But when this happened, his wife was pregnant with their son and three weeks from giving birth. We learn the messages she got, first that he was gone, then that he was alive but brain dead, then that his brain was okay but he would never walk again, only after all that that he was going to be okay. We remember Honnold was involved with his future wife, but not yet married when he free-soloed El Capitan. We see plenty of Matthias' wife. We also see plenty of their son, an exuberant charmer from the first with his mother's Asian looks and his father's commitment to sport, focused on skateboarding, for which Matthias surprises him with a ramp in the back yard. The first time we've heard him speak his native French is to his son. Alex Honnold again: his mother spoke only French to her children.
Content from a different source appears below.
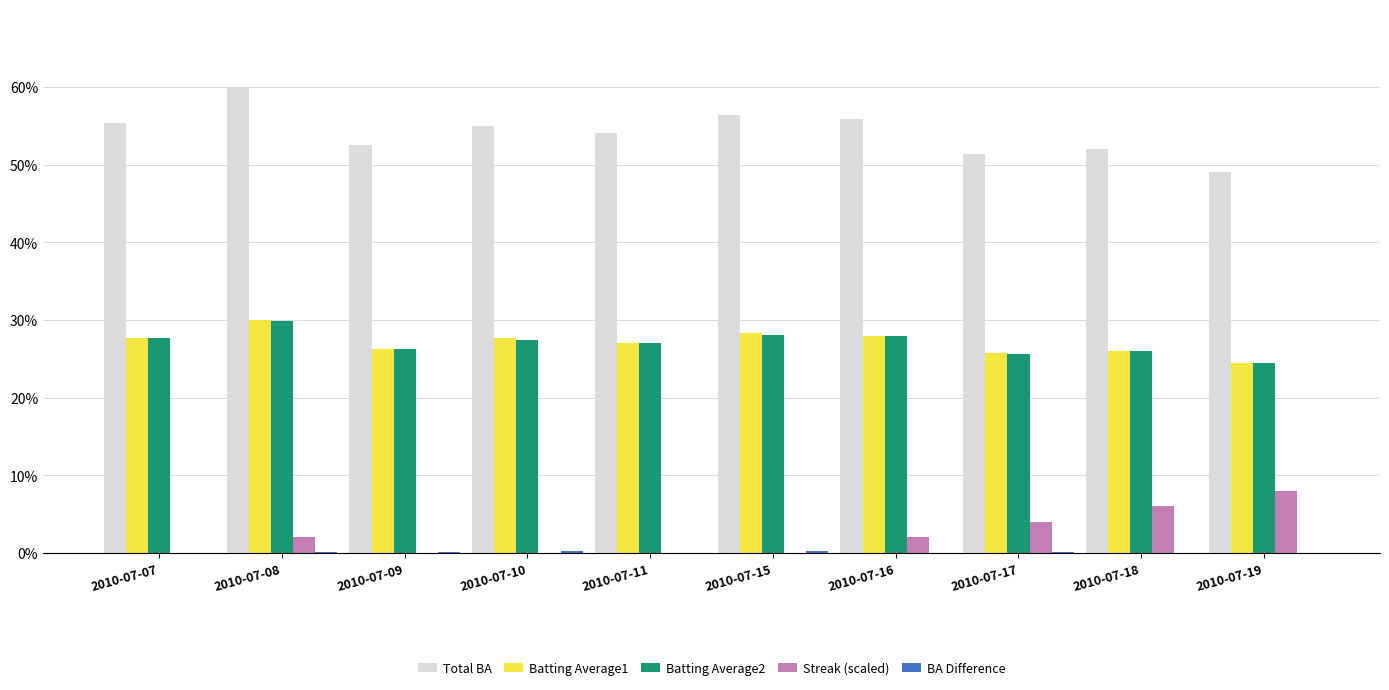

List the series in order of their peak value, highest first.

Total BA, Batting Average1, Batting Average2, Streak (scaled), BA Difference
Final focus is on Matthis' successful effort, six years later, to do that jump that almost killed him, but this time do it successfully. This makes a nice trajectory. But what gives the film an added charge in the last segment is the strong confrontation of the conflict between being an extreme athlete and a father. The son shows exceptional maturity and sensitivity in something he says about facing loss that he explains by saying "My heart knows your heart." The father reads a letter he wrote to his son before the return to the Alps to be read in the event of his not returning. There is much maturity and sensitivity in this too - even if the world, and Matthias' mother, may choose to condemn him for putting the thrill of personal exploits above responsibility to others. But Matthias is French, he's rational. He has worked out an explanation for how he lives. "A strong man accepts his mortality. A weak man is consumed by his fear of the inevitable," he says in a TEDx Talk.
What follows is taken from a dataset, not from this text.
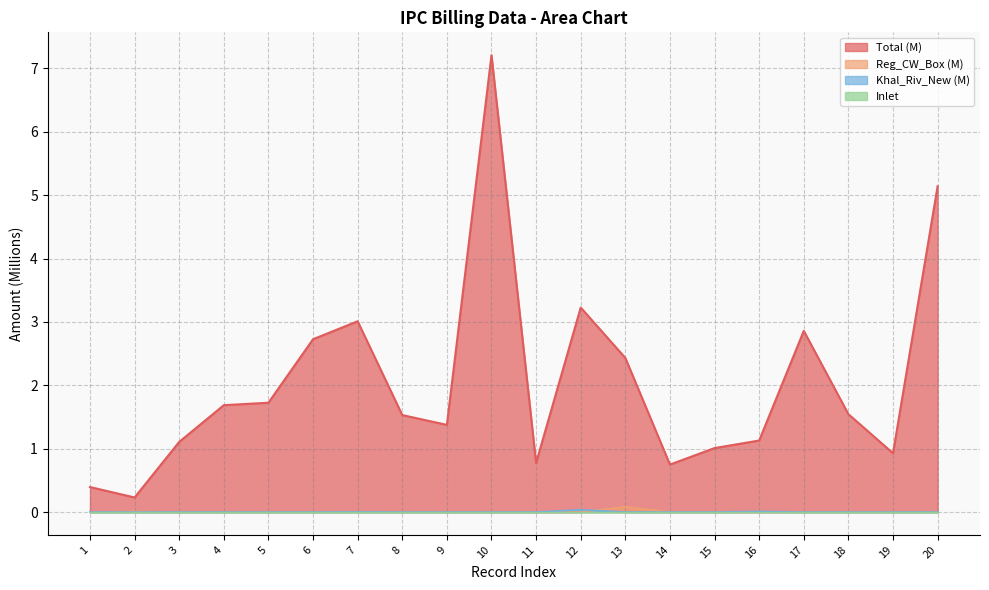

At which label does Total reach its minimum?

2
Chase Ogden, who wrote, produced, and directed this film, is s an associate professor of film studies at Eastern Washington University. This is his first feature-length documentary.

Super Frenchie 77 mins., debuted at Newport Beach Oct. 2020 and showed also at Seattle Apr. 2021, Vancouver, Santa Barbara, Sam Francisco and Missoula (Big Sky). It releases by Greenwich Entertainment Jun. 4, 2021 in theaters, virtual cinemas, and TVOD.